Es erscheint wie eine Ironie der Geschichte, dass es keineswegs ein überzeugter Laizist wie Atatürk, sondern ein Ziehsohn Erbakans ist, der in den vergangenen Jahren für eine Stabilisierung des Landes und damit für eine weitere Annäherung an die EU gesorgt hat: Regierungschef Recep Tayyip Erdogan startete seine Polit-Karriere einst als überzeugter Islamist und saß deshalb vorübergehend sogar hinter Gittern.

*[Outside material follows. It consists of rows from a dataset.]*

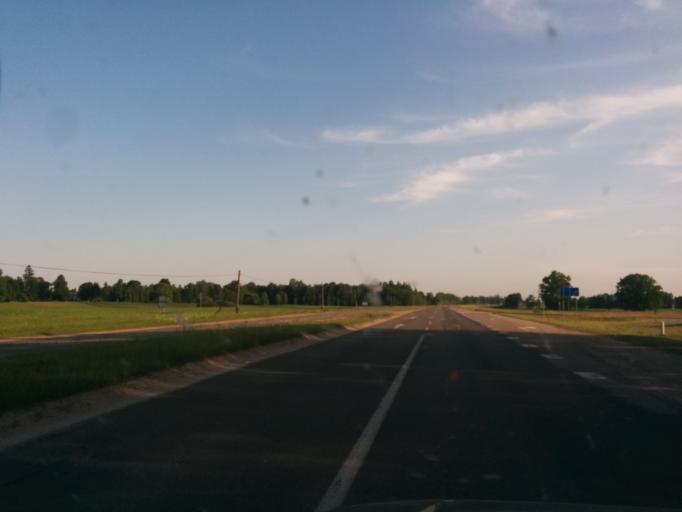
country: LV
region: Talsu Rajons
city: Talsi
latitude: 57.2289
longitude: 22.5845
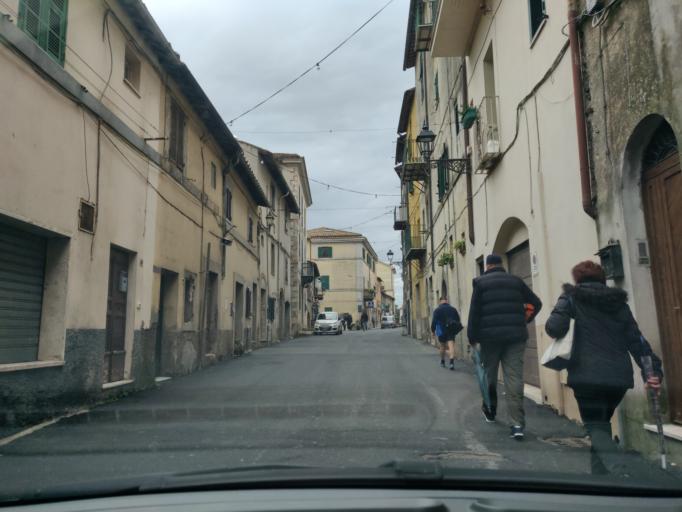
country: IT
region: Latium
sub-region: Citta metropolitana di Roma Capitale
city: Tolfa
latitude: 42.1522
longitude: 11.9406
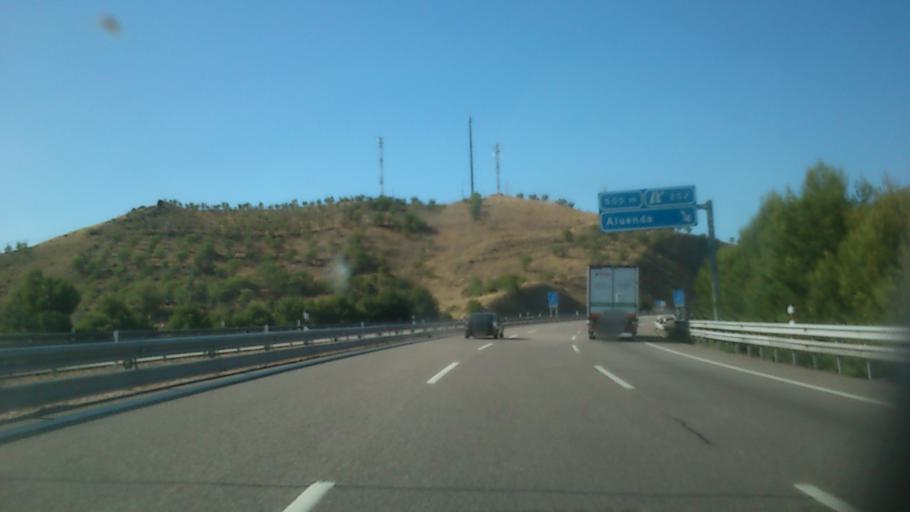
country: ES
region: Aragon
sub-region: Provincia de Zaragoza
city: Paracuellos de la Ribera
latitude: 41.4093
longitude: -1.5269
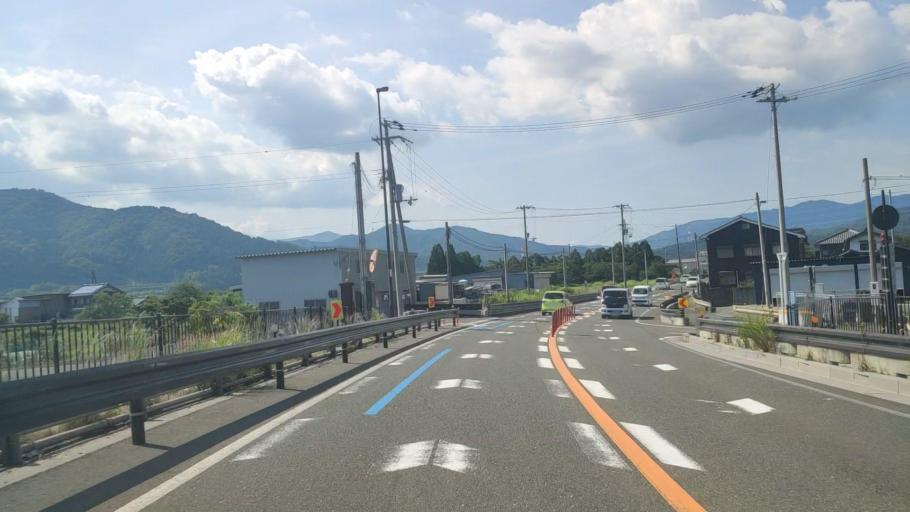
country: JP
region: Shiga Prefecture
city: Nagahama
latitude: 35.5149
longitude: 136.1652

Inzwischen gilt Erdogan in Europas Hauptstädten als gefragter Gesprächspartner und hat mehr demokratische Reformen auf den Weg gebracht als jeder andere türkische Regierungschef der vergangenen Jahrzehnte. Erdogan selbst hat keine Schwierigkeiten, seinen Wandel vom Islamisten zum überzeugten Europäer zu erklären. "Ja, ich war damals gegen die EU", hat er einmal gesagt, "aber heute besagt unser Parteipogramm ganz klar, dass wir für den Beitritt sind."

2005: EU-Beitrittsverhandlungen

Möglicherweise wird also ein geläuterter Islamist Atatürks Vermächtnis erfüllen und die Türkei nach Europa führen. Damit wäre Erdogan ein herausragender Platz in den türkischen Geschichtsbüchern sicher. Anhänger der alten Atatürk-Ideen vor allem innerhalb des Militärs und der Staatsbürokratie unterstellen ihm allerdings, er verberge seine wahren Absichten und strebe unter dem Deckmantel der EU-Annäherung eine schleichende Re-Islamisierung der Türkei an.